It’s never easy to be an entrepreneur. Many individuals who tried their hands on the entrepreneurial game must have realized this a few months into the business. One of the challenges facing an entrepreneur is the fact that he/she must perform a number of distinct roles.
Some entrepreneurs started on their own because they believe they have the skills and expertise to deliver a good service or product. Some entrepreneurs started even with limited knowledge, but gaining more expertise once the business has started. Whatever the path taken on the way to the top, an entrepreneur gains success by being good – nay, the best – in what he/she does. Being a great Technician, however, does not guarantee success and, in fact, may be a reason for an entrepreneur’s downfall. This is the point in our discussion on e-myth. Read The E-Myth Revisited (Why Most Small Business Don’t Work and What to Do About It).

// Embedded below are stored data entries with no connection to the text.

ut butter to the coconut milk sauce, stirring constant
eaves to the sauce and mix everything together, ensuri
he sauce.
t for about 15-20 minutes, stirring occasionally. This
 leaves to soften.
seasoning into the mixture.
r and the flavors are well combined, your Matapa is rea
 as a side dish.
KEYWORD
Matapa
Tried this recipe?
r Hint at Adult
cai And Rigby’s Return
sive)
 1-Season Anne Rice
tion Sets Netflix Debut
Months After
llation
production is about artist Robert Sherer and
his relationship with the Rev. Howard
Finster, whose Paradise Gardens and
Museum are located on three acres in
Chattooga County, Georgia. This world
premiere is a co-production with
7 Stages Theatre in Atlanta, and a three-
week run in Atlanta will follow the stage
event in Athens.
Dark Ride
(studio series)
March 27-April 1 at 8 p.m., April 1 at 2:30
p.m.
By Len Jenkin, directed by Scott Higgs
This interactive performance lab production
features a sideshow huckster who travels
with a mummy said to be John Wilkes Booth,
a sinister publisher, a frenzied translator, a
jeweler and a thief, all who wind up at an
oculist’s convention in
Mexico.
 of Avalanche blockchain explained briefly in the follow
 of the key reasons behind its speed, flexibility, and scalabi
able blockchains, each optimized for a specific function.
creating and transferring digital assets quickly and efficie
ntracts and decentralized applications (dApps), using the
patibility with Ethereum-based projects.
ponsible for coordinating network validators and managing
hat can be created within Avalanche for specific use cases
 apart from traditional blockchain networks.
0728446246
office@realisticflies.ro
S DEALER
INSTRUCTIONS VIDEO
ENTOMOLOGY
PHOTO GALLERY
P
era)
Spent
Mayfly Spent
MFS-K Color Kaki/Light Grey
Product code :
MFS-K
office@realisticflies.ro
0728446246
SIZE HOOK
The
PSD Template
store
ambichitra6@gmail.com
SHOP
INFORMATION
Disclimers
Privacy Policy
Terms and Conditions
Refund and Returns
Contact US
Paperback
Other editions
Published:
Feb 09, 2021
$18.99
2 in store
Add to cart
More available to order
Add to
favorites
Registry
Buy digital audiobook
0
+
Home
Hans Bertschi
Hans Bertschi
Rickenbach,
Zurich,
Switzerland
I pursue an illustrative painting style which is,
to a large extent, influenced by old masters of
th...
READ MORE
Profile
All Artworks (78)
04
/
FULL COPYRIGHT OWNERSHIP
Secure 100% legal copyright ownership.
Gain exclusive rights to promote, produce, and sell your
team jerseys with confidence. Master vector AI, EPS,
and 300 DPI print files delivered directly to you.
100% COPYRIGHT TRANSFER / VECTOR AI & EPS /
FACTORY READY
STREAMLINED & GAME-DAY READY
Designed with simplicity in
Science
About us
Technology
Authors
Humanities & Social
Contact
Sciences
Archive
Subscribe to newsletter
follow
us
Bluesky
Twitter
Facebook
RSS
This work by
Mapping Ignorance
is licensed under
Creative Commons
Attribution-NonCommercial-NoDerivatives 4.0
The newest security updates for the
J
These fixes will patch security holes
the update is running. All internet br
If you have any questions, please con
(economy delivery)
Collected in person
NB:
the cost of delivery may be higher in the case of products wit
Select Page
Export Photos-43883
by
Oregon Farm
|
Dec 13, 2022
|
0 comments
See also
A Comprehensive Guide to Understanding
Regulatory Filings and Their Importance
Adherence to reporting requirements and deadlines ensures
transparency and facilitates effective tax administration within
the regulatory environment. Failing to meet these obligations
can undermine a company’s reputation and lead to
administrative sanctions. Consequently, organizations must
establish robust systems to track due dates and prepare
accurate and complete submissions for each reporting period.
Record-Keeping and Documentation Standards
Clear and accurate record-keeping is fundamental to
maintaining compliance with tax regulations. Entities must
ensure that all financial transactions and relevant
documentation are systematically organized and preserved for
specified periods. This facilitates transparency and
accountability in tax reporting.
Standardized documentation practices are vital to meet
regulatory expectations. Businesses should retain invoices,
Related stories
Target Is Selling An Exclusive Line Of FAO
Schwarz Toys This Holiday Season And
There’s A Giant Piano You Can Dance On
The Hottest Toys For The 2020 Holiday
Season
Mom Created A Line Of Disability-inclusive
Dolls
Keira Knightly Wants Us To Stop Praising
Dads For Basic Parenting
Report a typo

We love the exciting stuff. And being the Technician or the Marketing Guru is definitely more exciting than keeping tab of income and expenses, maintaining the books, encouraging the staff, dealing with office concerns, ensuring compliance with government/reportorial requirements and all other tasks of a Manager. No matter how boring it may be, it’s something that must be done. The entrepreneur cannot run away from this task because the business usually starts small, oftentimes with only the entrepreneur at hand to do everything. Think small and medium enterprises or SMEs.
The Marketing Guy
So, you spend whole day performing the functions of the Technician – you create the products or perform the services. In your spare time or in the evening, you prepare the books and do the rest of the work done by a Manager. But we know that a particular saying is not entirely true: if you build it, they will come. How will people know about your business? How will you earn when people don’t know that your business even exists. Even if you attain a break-even status in your sales, how could you expand the business? The answer is marketing. You can also call it networking.
Still, a true entrepreneur simply loves to do it – whether that “it” refers to the challenge of making something grow or the fun of doing a particular thing. Earning more money seems to be the bonus of the entire challenge. If it were otherwise, considering the number of failures that an entrepreneur may go through, he/she will simply burn out and give up. Not everyone is built that way. And that’s why not everyone is an entrepreneur.